These Shallow Graves
Written by Jennifer Donnelly
Jo Montfort is beautiful and rich, and soon–like all the girls in her class–she’ll graduate from finishing school and be married off to a wealthy bachelor. Which is the last thing she wants. Jo dreams of becoming a writer–a newspaper reporter like the trailblazing Nellie Bly.
Wild aspirations aside, Jo’s life seems perfect until tragedy strikes: her father is found dead. Charles Montfort shot himself while cleaning his pistol. One of New York City’s wealthiest men, he owned a newspaper and was a partner in a massive shipping firm, and Jo knows he was far too smart to clean a loaded gun.
The more Jo hears about her father’s death, the more something feels wrong. Suicide is the only logical explanation, and of course people have started talking, but Jo’s father would never have resorted to that. And then she meets Eddie–a young, smart, infuriatingly handsome reporter at her father’s newspaper–and it becomes all too clear how much she stands to lose if she keeps searching for the truth. But now it might be too late to stop.
The past never stays buried forever. Life is dirtier than Jo Montfort could ever have imagined, and this time the truth is the dirtiest part of all.
Primary Source Pairing:
Defying social norms and bordering on legality, Josephine Montfort is on the search to find answers about her father’s death. It’s hard to imagine the social restrictions young women of upper-class New York faced in the 1890s. Jo’s galavanting around town threatened her prospects, but she continued on. In this historical fiction novel, Jo admires the work of a real-life rogue woman journalist named Nellie Bly who went to great lengths to get a good story, including spending 10 days in an insane asylum.
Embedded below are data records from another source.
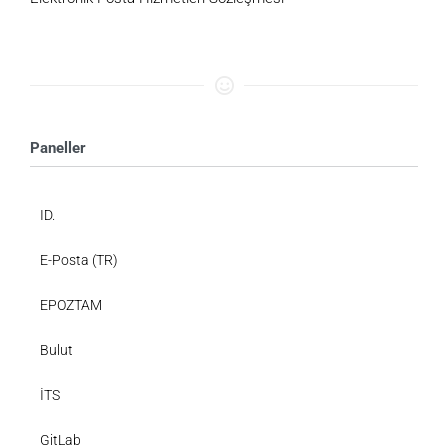
Paneller
ID.
E-Posta (TR)
EPOZTAM
Bulut
İTS
GitLab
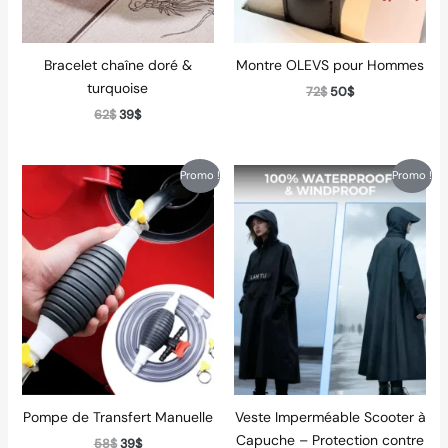
Bracelet chaîne doré &
Montre OLEVS pour Hommes
turquoise
72
$
50
$
62
$
39
$
Le
Le
Le
Le
Promo !
Promo !
prix
prix
prix
prix
initial
actuel
initial
actuel
était :
est :
était :
est :
58$.
39$.
72$.
49$.
Pompe de Transfert Manuelle
Veste Imperméable Scooter à
Capuche – Protection contre
58
$
39
$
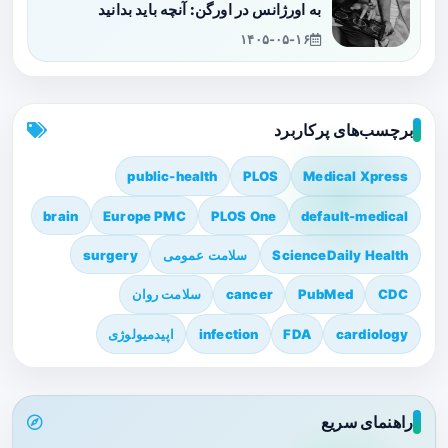
به اورژانس در اورگن: آنچه باید بدانید
۱۴۰۵-۰۵-۱۶
برچسب‌های پرکاربرد
public-health
PLOS
Medical Xpress
brain
Europe PMC
PLOS One
default-medical
ScienceDaily Health
سلامت عمومی
surgery
CDC
PubMed
cancer
سلامت روان
cardiology
FDA
infection
اپیدمیولوژی
راهنمای سریع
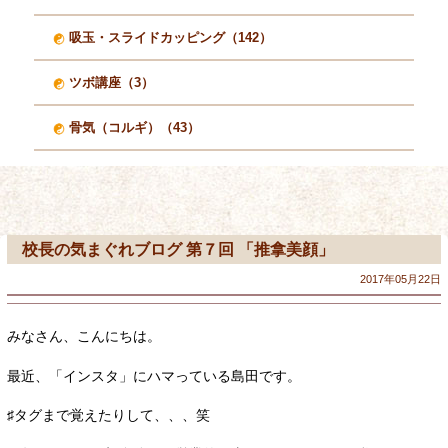
吸玉・スライドカッピング（142）
ツボ講座（3）
骨気（コルギ）（43）
校長の気まぐれブログ 第７回 「推拿美顔」
2017年05月22日
みなさん、こんにちは。
最近、「インスタ」にハマっている島田です。
♯タグまで覚えたりして、、、笑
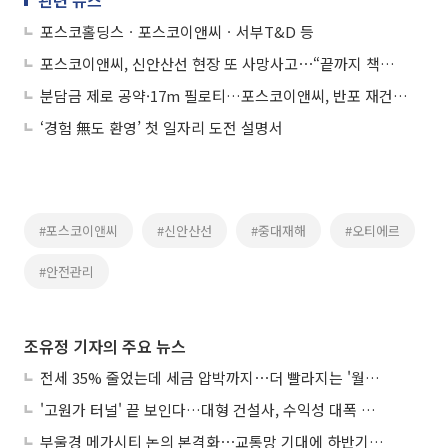
관련 뉴스
포스코홀딩스ㆍ포스코이앤씨ㆍ서부T&D 등
포스코이앤씨, 신안산선 현장 또 사망사고⋯“끝까지 책임 다하겠다” 사과
분담금 제로 공약·17m 필로티…포스코이앤씨, 반포 재건축에 올인
‘경험 無도 환영’ 첫 일자리 도전 설명서
#포스코이앤씨
#신안산선
#중대재해
#오티에르
#안전관리
조유정 기자의 주요 뉴스
전세 35% 줄었는데 세금 압박까지⋯더 빨라지는 '월세화'
'고원가 터널' 끝 보인다…대형 건설사, 수익성 대폭 개선
부울경 메가시티 논의 본격화⋯교통망 기대에 하반기 분양시장 '주목'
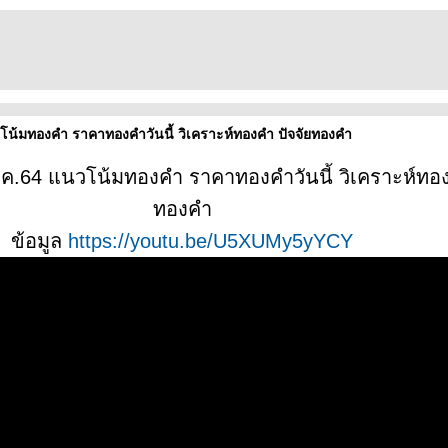
โน้มทองคำ ราคาทองคำวันนี้ วิเคราะห์ทองคำ ปัจจัยทองคำ
.ค.64 แนวโน้มทองคำ ราคาทองคำวันนี้ วิเคราะห์ทอ
ทองคำ
ข้อมูล
https://youtu.be/U5XUMy5yYCY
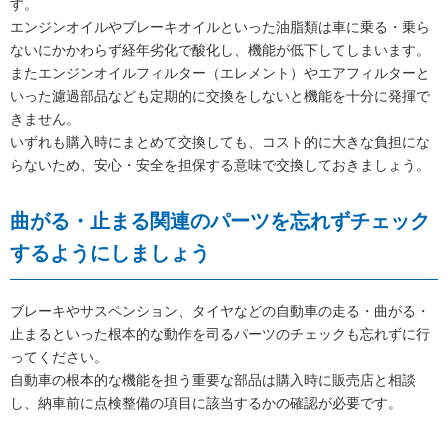
す。
エンジンオイルやブレーキオイルといった油脂類は車に乗る・乗ら
ないにかかわらず経年劣化で酸化し、機能が低下してしまいます。
またエンジンオイルフィルター（エレメント）やエアフィルターと
いった濾過部品なども定期的に交換をしないと機能を十分に発揮で
きません。
いずれも購入時にまとめて交換しても、コスト的に大きな負担にな
らないため、安心・安全を担保する意味で交換しておきましょう。
曲がる・止まる関連のパーツを忘れずチェック
するようにしましょう
ブレーキやサスペンション、タイヤなどの自動車の走る・曲がる・
止まるといった根本的な動作を司るパーツのチェックも忘れずに行
ってください。
自動車の根本的な機能を担う重要な部品は購入時に販売店と相談
し、納車前に点検整備の項目に該当するかの確認が必要です。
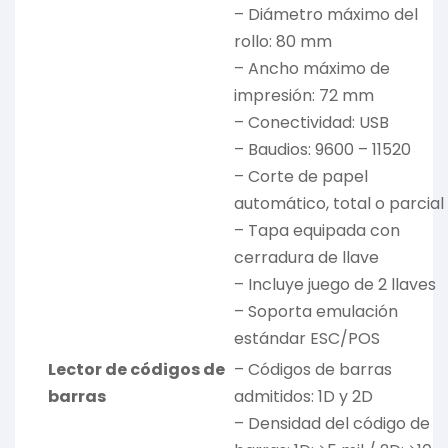
– Diámetro máximo del
rollo: 80 mm
– Ancho máximo de
impresión: 72 mm
– Conectividad: USB
– Baudios: 9600 – 11520
– Corte de papel
automático, total o parcial
– Tapa equipada con
cerradura de llave
– Incluye juego de 2 llaves
– Soporta emulación
estándar ESC/POS
Lector de códigos de
– Códigos de barras
barras
admitidos: 1D y 2D
– Densidad del código de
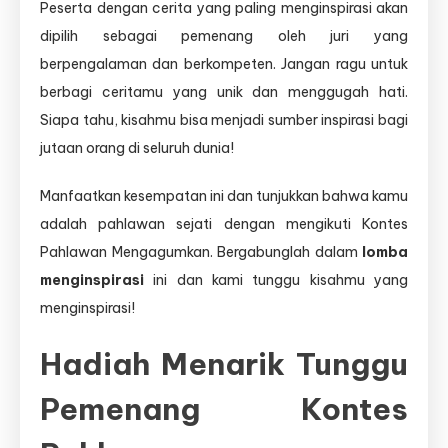
Peserta dengan cerita yang paling menginspirasi akan
dipilih sebagai pemenang oleh juri yang
berpengalaman dan berkompeten. Jangan ragu untuk
berbagi ceritamu yang unik dan menggugah hati.
Siapa tahu, kisahmu bisa menjadi sumber inspirasi bagi
jutaan orang di seluruh dunia!
Manfaatkan kesempatan ini dan tunjukkan bahwa kamu
adalah pahlawan sejati dengan mengikuti Kontes
Pahlawan Mengagumkan. Bergabunglah dalam
lomba
menginspirasi
ini dan kami tunggu kisahmu yang
menginspirasi!
Hadiah Menarik Tunggu
Pemenang Kontes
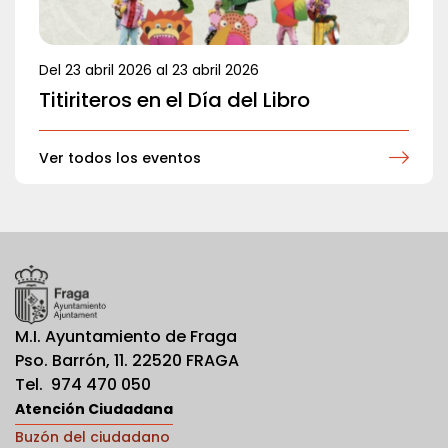
Del
23 abril 2026
al
23 abril 2026
Titiriteros en el Día del Libro
Ver todos los eventos
M.I. Ayuntamiento de Fraga
Pso. Barrón, 11. 22520 FRAGA
Tel. 974 470 050
Atención Ciudadana
Buzón del ciudadano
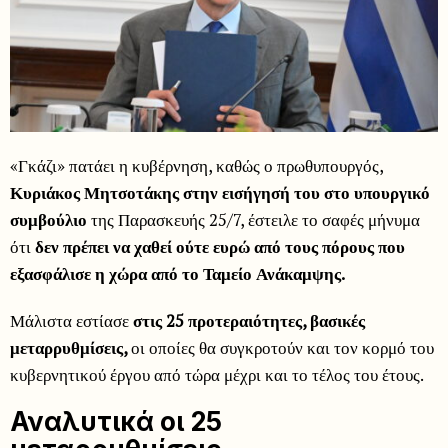
«Γκάζι» πατάει η κυβέρνηση, καθώς ο πρωθυπουργός,
Κυριάκος Μητσοτάκης
στην εισήγησή του στο υπουργικό
συμβούλιο
της Παρασκευής 25/7, έστειλε το σαφές μήνυμα
ότι
δεν πρέπει να χαθεί ούτε ευρώ από τους πόρους που
εξασφάλισε η χώρα από το Ταμείο Ανάκαμψης.
Μάλιστα εστίασε
στις 25 προτεραιότητες, βασικές
μεταρρυθμίσεις,
οι οποίες θα συγκροτούν και τον κορμό του
κυβερνητικού έργου από τώρα μέχρι και το τέλος του έτους.
Αναλυτικά οι 25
For this primary source pairing, invite students to study a photograph of Nellie Bly from 1890. Check out the Bibliography at the back of the book for additional resources.
Questions for Discussion:
- Describe what you see.
- What do you notice first?
- What, if any, words do you see?
- What other details can you see?
- Who do you think was the audience for this image?
- What tools were used to create this?
- What can you learn from examining this image?
- If someone made this today, what would be different? What would be the same?
- How does your visualization of Jo Montfort compare to the primary source image of Nellie Bly? What is the same? What is different?